━━━ Dataset excerpts
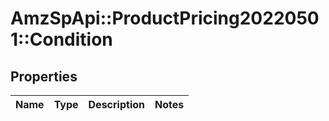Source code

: # AmzSpApi::ProductPricing20220501::Condition

## Properties
Name | Type | Description | Notes
------------ | ------------- | ------------- | -------------

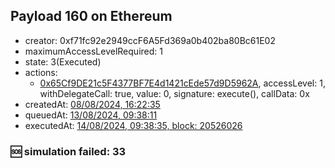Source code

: ## Payload 160 on Ethereum

- creator: 0xf71fc92e2949ccF6A5Fd369a0b402ba80Bc61E02
- maximumAccessLevelRequired: 1
- state: 3(Executed)
- actions:
  - [0x65Cf9DE21c5F4377BF7E4d1421cEde57d9D5962A](https://etherscan.io/tx/0x65Cf9DE21c5F4377BF7E4d1421cEde57d9D5962A), accessLevel: 1, withDelegateCall: true, value: 0, signature: execute(), callData: 0x
- createdAt: [08/08/2024, 16:22:35](https://etherscan.io/tx/0xa9b7f1d6cfd50f71fd5bc3a16a2eb8c53b0e7e01e61e36122ab4dfbe5ae8037b)
- queuedAt: [13/08/2024, 09:38:11](https://etherscan.io/tx/0xea495aeab8cdb944f9a88eb3bb2cc3379c9e1916b5fce71bb1748c367052311e)
- executedAt: [14/08/2024, 09:38:35, block: 20526026](https://etherscan.io/tx/0x07647a5f3f2478300ba66e306b0c9e015310ba6e65ac7b49520b4f1c0c7d148c)

### :sos: simulation failed: 33
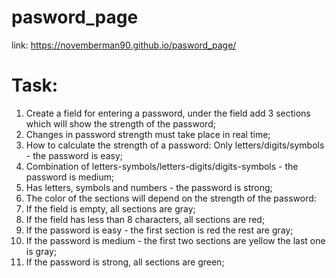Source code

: # pasword_page
link: https://novemberman90.github.io/pasword_page/
# Task:
1. Create a field for entering a password, under the field add 3 sections which will show the strength of the password;
2. Changes in password strength must take place in real time;
3. How to calculate the strength of a password:
Only letters/digits/symbols - the password is easy;
4. Combination of letters-symbols/letters-digits/digits-symbols - the password is medium;
5. Has letters, symbols and numbers - the password is strong;
6. The color of the sections will depend on the strength of the password:
7. If the field is empty, all sections are gray;
8. If the field has less than 8 characters, all sections are red;
9. If the password is easy - the first section is red the rest are gray;
10. If the password is medium - the first two sections are yellow the last one is gray;
11. If the password is strong, all sections are green;
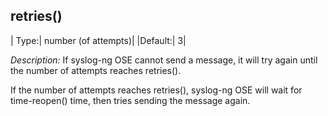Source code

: ## retries()

|  Type:|      number (of attempts)|
|Default:|   3|

*Description:* If syslog-ng OSE cannot send a message, it will try again
until the number of attempts reaches retries().

If the number of attempts reaches retries(), syslog-ng OSE will wait for
time-reopen() time, then tries sending the message again.
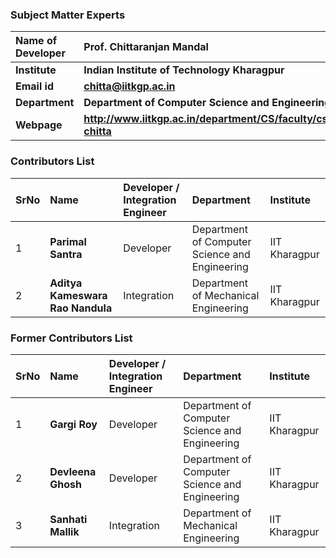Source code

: ### Subject Matter Experts

<b>Name of Developer | <b> **Prof. Chittaranjan Mandal**
:--|:--|
<b> Institute | <b>  **Indian Institute of Technology Kharagpur**
<b> Email id|     <b>  **chitta@iitkgp.ac.in**
<b> Department |  **Department of Computer Science and Engineering**
<b>Webpage| <b> http://www.iitkgp.ac.in/department/CS/faculty/cs-chitta

### Contributors List

SrNo | Name | Developer / Integration Engineer | Department| Institute
:--|:--|:--|:--|:--|
1 | **Parimal Santra** | Developer | Department of Computer Science and Engineering | IIT Kharagpur | 
2 | **Aditya Kameswara Rao Nandula** | Integration| Department of Mechanical Engineering | IIT Kharagpur | 


### Former Contributors List

SrNo | Name | Developer / Integration Engineer | Department| Institute
:--|:--|:--|:--|:--|
1 | **Gargi Roy** | Developer | Department of Computer Science and Engineering | IIT Kharagpur | 
2 | **Devleena Ghosh** | Developer | Department of Computer Science and Engineering | IIT Kharagpur | 
3 | **Sanhati Mallik** | Integration| Department of Mechanical Engineering | IIT Kharagpur | 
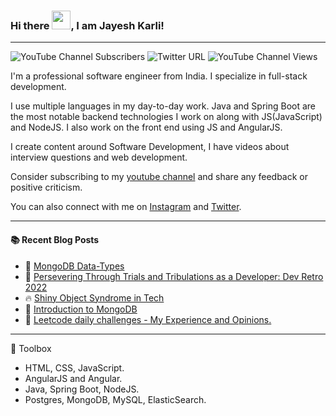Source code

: ### Hi there <img src="https://raw.githubusercontent.com/MartinHeinz/MartinHeinz/master/wave.gif" width="30px">, I am Jayesh Karli! 

---

![YouTube Channel Subscribers](https://img.shields.io/youtube/channel/subscribers/UCBx3lI4R6bRGJhbiu4A_uCA?label=People%20subscribed%20to%20my%20YT%20channel&style=social)
![Twitter URL](https://img.shields.io/twitter/url?label=My%20Twitter%20&style=social&url=https%3A%2F%2Ftwitter.com%2FJayeshKarli)
![YouTube Channel Views](https://img.shields.io/youtube/channel/views/UCBx3lI4R6bRGJhbiu4A_uCA?label=Total%20views%20on%20my%20channel)

I'm a professional software engineer from India. I specialize in full-stack development. 

I use multiple languages in my day-to-day work. Java and Spring Boot are the most notable backend technologies I work on along with JS(JavaScript) and NodeJS. I also work on the front end using JS and AngularJS.

I create content around Software Development, I have videos about interview questions and web development.

Consider subscribing to my [youtube channel](https://www.youtube.com/channel/UCBx3lI4R6bRGJhbiu4A_uCA) and share any feedback or positive criticism.

You can also connect with me on [Instagram](https://www.instagram.com/jrk4real) and [Twitter](https://twitter.com/JayeshKarli).

---

#### :books: Recent Blog Posts
<!-- BLOGPOSTS:START -->
 - 💯 [MongoDB Data-Types](https://blog.jayeshkarli.dev/mongodb-data-types)
 - 💫 [Persevering Through Trials and Tribulations as a Developer: Dev Retro 2022](https://blog.jayeshkarli.dev/persevering-through-trials-and-tribulations-as-a-developer-dev-retro-2022)
 - 🔥 [Shiny Object Syndrome in Tech](https://blog.jayeshkarli.dev/shiny-object-syndrome-in-tech)
 - 💯 [Introduction to MongoDB](https://blog.jayeshkarli.dev/introduction-to-mongodb)
 - 🚀 [Leetcode daily challenges - My Experience and Opinions.](https://blog.jayeshkarli.dev/leetcode-daily-challenges-my-experience-and-opinions)<!-- BLOGPOSTS:END -->

---
🧰 Toolbox

 - HTML, CSS, JavaScript.
 - AngularJS and Angular.
 - Java, Spring Boot, NodeJS.
 - Postgres, MongoDB, MySQL, ElasticSearch.


<!--
**kjammes/kjammes** is a ✨ _special_ ✨ repository because its `README.md` (this file) appears on your GitHub profile.

Here are some ideas to get you started:

- 🔭 I’m currently working on ...
- 🌱 I’m currently learning ...
- 👯 I’m looking to collaborate on ...
- 🤔 I’m looking for help with ...
- 💬 Ask me about ...
- 📫 How to reach me: ...
- 😄 Pronouns: ...
- ⚡ Fun fact: ...
-->
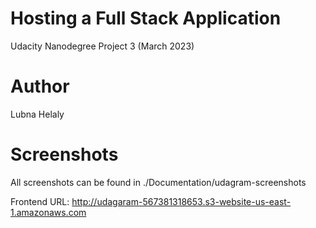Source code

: # Hosting a Full Stack Application
Udacity Nanodegree
Project 3
(March 2023)

# Author
Lubna Helaly

# Screenshots
All screenshots can be found in ./Documentation/udagram-screenshots

Frontend URL: http://udagaram-567381318653.s3-website-us-east-1.amazonaws.com
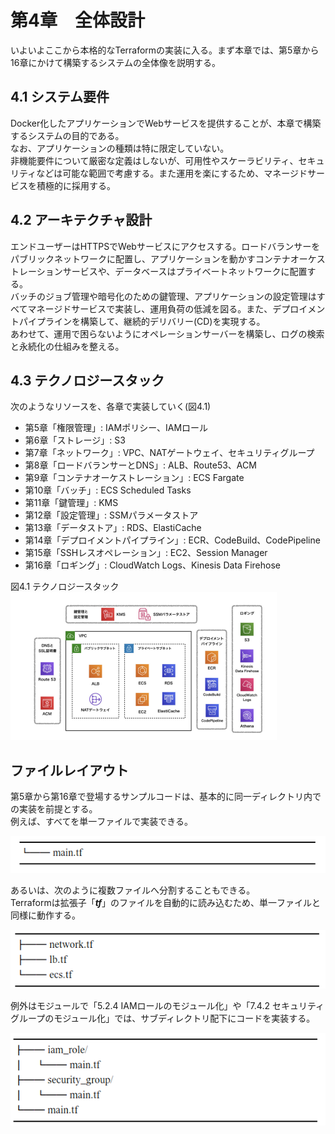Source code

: # 第4章　全体設計
いよいよここから本格的なTerraformの実装に入る。まず本章では、第5章から16章にかけて構築するシステムの全体像を説明する。

## 4.1 システム要件
Docker化したアプリケーションでWebサービスを提供することが、本章で構築するシステムの目的である。<br />
なお、アプリケーションの種類は特に限定していない。<br />
非機能要件について厳密な定義はしないが、可用性やスケーラビリティ、セキュリティなどは可能な範囲で考慮する。また運用を楽にするため、マネージドサービスを積極的に採用する。

## 4.2 アーキテクチャ設計
エンドユーザーはHTTPSでWebサービスにアクセスする。ロードバランサーをパブリックネットワークに配置し、アプリケーションを動かすコンテナオーケストレーションサービスや、データベースはプライベートネットワークに配置する。<br />
バッチのジョブ管理や暗号化のための鍵管理、アプリケーションの設定管理はすべてマネージドサービスで実装し、運用負荷の低減を図る。また、デプロイメントパイプラインを構築して、継続的デリバリー(CD)を実現する。<br />
あわせて、運用で困らないようにオペレーションサーバーを構築し、ログの検索と永続化の仕組みを整える。

## 4.3 テクノロジースタック
次のようなリソースを、各章で実装していく(図4.1)
- 第5章「権限管理」: IAMポリシー、IAMロール
- 第6章「ストレージ」: S3
- 第7章「ネットワーク」: VPC、NATゲートウェイ、セキュリティグループ
- 第8章「ロードバランサーとDNS」: ALB、Route53、ACM
- 第9章「コンテナオーケストレーション」: ECS Fargate
- 第10章「バッチ」: ECS Scheduled Tasks
- 第11章「鍵管理」: KMS
- 第12章「設定管理」: SSMパラメータストア
- 第13章「データストア」: RDS、ElastiCache
- 第14章「デプロイメントパイプライン」: ECR、CodeBuild、CodePipeline
- 第15章「SSHレスオペレーション」: EC2、Session Manager
- 第16章「ロギング」: CloudWatch Logs、Kinesis Data Firehose

図4.1 テクノロジースタック<br />
![](picture/テクノロジースタック.png)

## ファイルレイアウト
第5章から第16章で登場するサンプルコードは、基本的に同一ディレクトリ内での実装を前提とする。<br />
例えば、すべてを単一ファイルで実装できる。

![](picture/file_layout1.png)

あるいは、次のように複数ファイルへ分割することもできる。<br />
Terraformは拡張子「***tf***」のファイルを自動的に読み込むため、単一ファイルと同様に動作する。

![](picture/file_layout2.png)

例外はモジュールで「5.2.4 IAMロールのモジュール化」や「7.4.2 セキュリティグループのモジュール化」では、サブディレクトリ配下にコードを実装する。

![](picture/file_layout3.png)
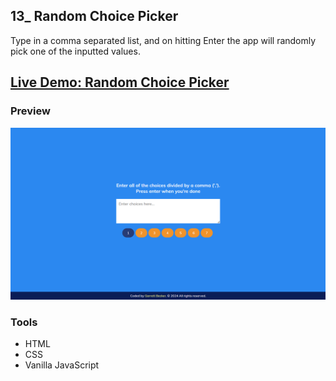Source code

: ## 13_ Random Choice Picker

Type in a comma separated list, and on hitting Enter the app will randomly pick one of the inputted values.

## [Live Demo: Random Choice Picker](https://13-random-choice-picker-gdbecker.replit.app/)

### Preview

!["HomePage"](./HomePage.png)

### Tools
- HTML
- CSS
- Vanilla JavaScript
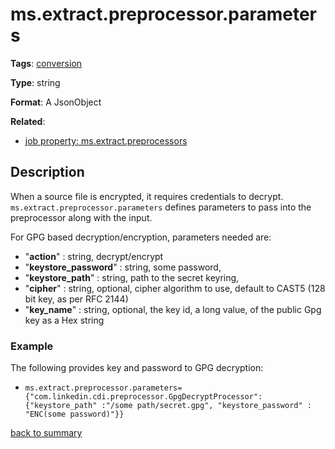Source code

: # ms.extract.preprocessor.parameters

**Tags**: 
[conversion](https://github.com/linkedin/data-integration-library/blob/master/docs/parameters/categories.md#conversion-properties)

**Type**: string

**Format**: A JsonObject

**Related**:
- [job property: ms.extract.preprocessors](https://github.com/linkedin/data-integration-library/blob/master/docs/parameters/ms.extract.preprocessors.md)

## Description

When a source file is encrypted, it requires credentials to decrypt.
`ms.extract.preprocessor.parameters` defines parameters to pass into the 
preprocessor along with the input. 

For GPG based decryption/encryption, parameters needed are: 
- "**action**" : string, decrypt/encrypt
- "**keystore_password**" : string, some password,
- "**keystore_path**" : string, path to the secret keyring,
- "**cipher**" : string, optional, cipher algorithm to use, default to CAST5 (128 bit key, as per RFC 2144)
- "**key_name**" : string, optional, the key id, a long value, of the public Gpg key as a Hex string

### Example

The following provides key and password to GPG decryption:
- `ms.extract.preprocessor.parameters={"com.linkedin.cdi.preprocessor.GpgDecryptProcessor": {"keystore_path" :"/some path/secret.gpg", "keystore_password" : "ENC(some password)"}}`

[back to summary](https://github.com/linkedin/data-integration-library/blob/master/docs/parameters/summary.md#msextractpreprocessorparameters)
━━━━━━
**Request**
Repeat exactly the lines above, from the line that contains "- 第9章「コンテナオーケストレーション」: ECS Fargate" down through the line that contains "For GPG based". Include both of those lines and none of the pictures.

**Problem solution**
- 第9章「コンテナオーケストレーション」: ECS Fargate
- 第10章「バッチ」: ECS Scheduled Tasks
- 第11章「鍵管理」: KMS
- 第12章「設定管理」: SSMパラメータストア
- 第13章「データストア」: RDS、ElastiCache
- 第14章「デプロイメントパイプライン」: ECR、CodeBuild、CodePipeline
- 第15章「SSHレスオペレーション」: EC2、Session Manager
- 第16章「ロギング」: CloudWatch Logs、Kinesis Data Firehose

図4.1 テクノロジースタック<br />
![](picture/テクノロジースタック.png)

## ファイルレイアウト
第5章から第16章で登場するサンプルコードは、基本的に同一ディレクトリ内での実装を前提とする。<br />
例えば、すべてを単一ファイルで実装できる。

![](picture/file_layout1.png)

あるいは、次のように複数ファイルへ分割することもできる。<br />
Terraformは拡張子「***tf***」のファイルを自動的に読み込むため、単一ファイルと同様に動作する。

![](picture/file_layout2.png)

例外はモジュールで「5.2.4 IAMロールのモジュール化」や「7.4.2 セキュリティグループのモジュール化」では、サブディレクトリ配下にコードを実装する。

![](picture/file_layout3.png)
Source code

: ## 13_ Random Choice Picker

Type in a comma separated list, and on hitting Enter the app will randomly pick one of the inputted values.

## [Live Demo: Random Choice Picker](https://13-random-choice-picker-gdbecker.replit.app/)

### Preview

!["HomePage"](./HomePage.png)

### Tools
- HTML
- CSS
- Vanilla JavaScript
Source code

: # ms.extract.preprocessor.parameters

**Tags**: 
[conversion](https://github.com/linkedin/data-integration-library/blob/master/docs/parameters/categories.md#conversion-properties)

**Type**: string

**Format**: A JsonObject

**Related**:
- [job property: ms.extract.preprocessors](https://github.com/linkedin/data-integration-library/blob/master/docs/parameters/ms.extract.preprocessors.md)

## Description

When a source file is encrypted, it requires credentials to decrypt.
`ms.extract.preprocessor.parameters` defines parameters to pass into the 
preprocessor along with the input. 

For GPG based decryption/encryption, parameters needed are: 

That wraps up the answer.